English antiquary (1737–1810)

Richard Chandler (1737 - 9 February 1810) was an English antiquary.

==Education==
Chandler was born in Elson, Hampshire. He was educated at Winchester College. He matriculated at The Queen's College, Oxford in 1755. He moved to Magdalen College as a demy in 1757, and graduated B.A. there in 1759, M.A. 1761.

==Early work==
His first work consisted of fragments from the minor Greek poets, with notes (Elegiaca Graeca, 1759); and in 1763 he published a fine edition of the inscriptions among the Arundel marbles, Marmora Oxoniensia, with a Latin translation, and a number of suggestions for supplying the lacunae.

==Antiquarian work==
In 1764 he was introduced by Robert Wood, who had produced the Ruins of Palmyra to the Society of Dilettanti and sent by them, accompanied by Nicholas Revett, an architect, and William Pars, a painter, to explore the antiquities of Ionia and Greece (1764-1766).

The Society's brief, drawn up 17 May 1764 was that the travelers make Smyrna their headquarters, and from there "..to make excursions to the several remains of antiquity in that neighborhood; to make exact plans and measurements, to make accurate drawings of the bas-reliefs and ornaments..copying all the inscriptions you shall meet with, and keeping minute diaries."

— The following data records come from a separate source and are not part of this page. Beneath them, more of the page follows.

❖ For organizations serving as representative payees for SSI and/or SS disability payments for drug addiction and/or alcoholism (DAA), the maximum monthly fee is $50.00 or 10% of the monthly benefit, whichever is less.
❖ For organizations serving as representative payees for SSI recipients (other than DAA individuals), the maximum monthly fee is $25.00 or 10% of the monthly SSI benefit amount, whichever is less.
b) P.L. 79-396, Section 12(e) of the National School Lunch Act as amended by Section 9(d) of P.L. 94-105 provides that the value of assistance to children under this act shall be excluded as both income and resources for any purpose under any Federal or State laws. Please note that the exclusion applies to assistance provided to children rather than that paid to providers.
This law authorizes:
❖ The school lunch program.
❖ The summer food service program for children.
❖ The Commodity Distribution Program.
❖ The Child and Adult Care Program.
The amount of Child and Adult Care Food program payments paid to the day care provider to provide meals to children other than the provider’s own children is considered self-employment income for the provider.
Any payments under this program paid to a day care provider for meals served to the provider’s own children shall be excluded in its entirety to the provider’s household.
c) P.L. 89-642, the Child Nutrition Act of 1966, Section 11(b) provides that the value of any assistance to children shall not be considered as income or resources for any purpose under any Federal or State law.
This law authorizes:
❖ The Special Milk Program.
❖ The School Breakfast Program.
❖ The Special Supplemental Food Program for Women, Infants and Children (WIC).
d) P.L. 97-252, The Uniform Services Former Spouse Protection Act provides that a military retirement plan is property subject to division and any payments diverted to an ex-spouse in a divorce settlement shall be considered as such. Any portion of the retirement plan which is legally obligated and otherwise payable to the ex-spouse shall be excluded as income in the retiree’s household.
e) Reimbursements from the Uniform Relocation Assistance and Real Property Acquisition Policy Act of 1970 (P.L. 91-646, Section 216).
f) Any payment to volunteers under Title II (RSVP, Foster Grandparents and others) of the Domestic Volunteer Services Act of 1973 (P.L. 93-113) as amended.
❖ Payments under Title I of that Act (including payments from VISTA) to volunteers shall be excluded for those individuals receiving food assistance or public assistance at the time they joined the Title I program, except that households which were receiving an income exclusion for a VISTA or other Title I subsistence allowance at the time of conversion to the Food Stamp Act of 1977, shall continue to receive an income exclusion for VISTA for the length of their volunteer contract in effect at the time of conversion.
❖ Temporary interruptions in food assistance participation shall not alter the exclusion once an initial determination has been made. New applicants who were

Having explored numerous sites in Anatolia and Ionian Islands, they continued to Athens, where they purchased fragments of sculpture from the Parthenon: "We purchased two fine fragments of the frieze which we found inserted over the doorways in the town, and were presented with a beautiful trunk which had fallen from the metopes, and lay neglected in the garden of a Turk".

The result of their labours were the Ionian Antiquities in two magnificent folios published by the Dilettanti in 1769, and, later, Chandler's record of the tour, Travels in Greece, or an Account of a Tour Made at the Expense of the Society Of Dillettanti (1776).

==Later life==
He subsequently held several church preferments, including the rectory of Tylehurst, in Berkshire, where he died in 1810.

Other works by Chandler were Inscriptiones Antiquae pleraeque nondum editae (Oxford, 1774); Travels in Asia Minor (1775); Travels in Greece (1776); History of Ilium (1803), in which he asserted the accuracy of Homer's geography. His Life of Bishop Waynflete, Lord High Chancellor to Henry VI, appeared in 1811.

A complete edition (with notes by Nicholas Revett) of the Travels in Asia Minor and Greece was published by Ralph Churton (Oxford, 1825), with an Account of the Author.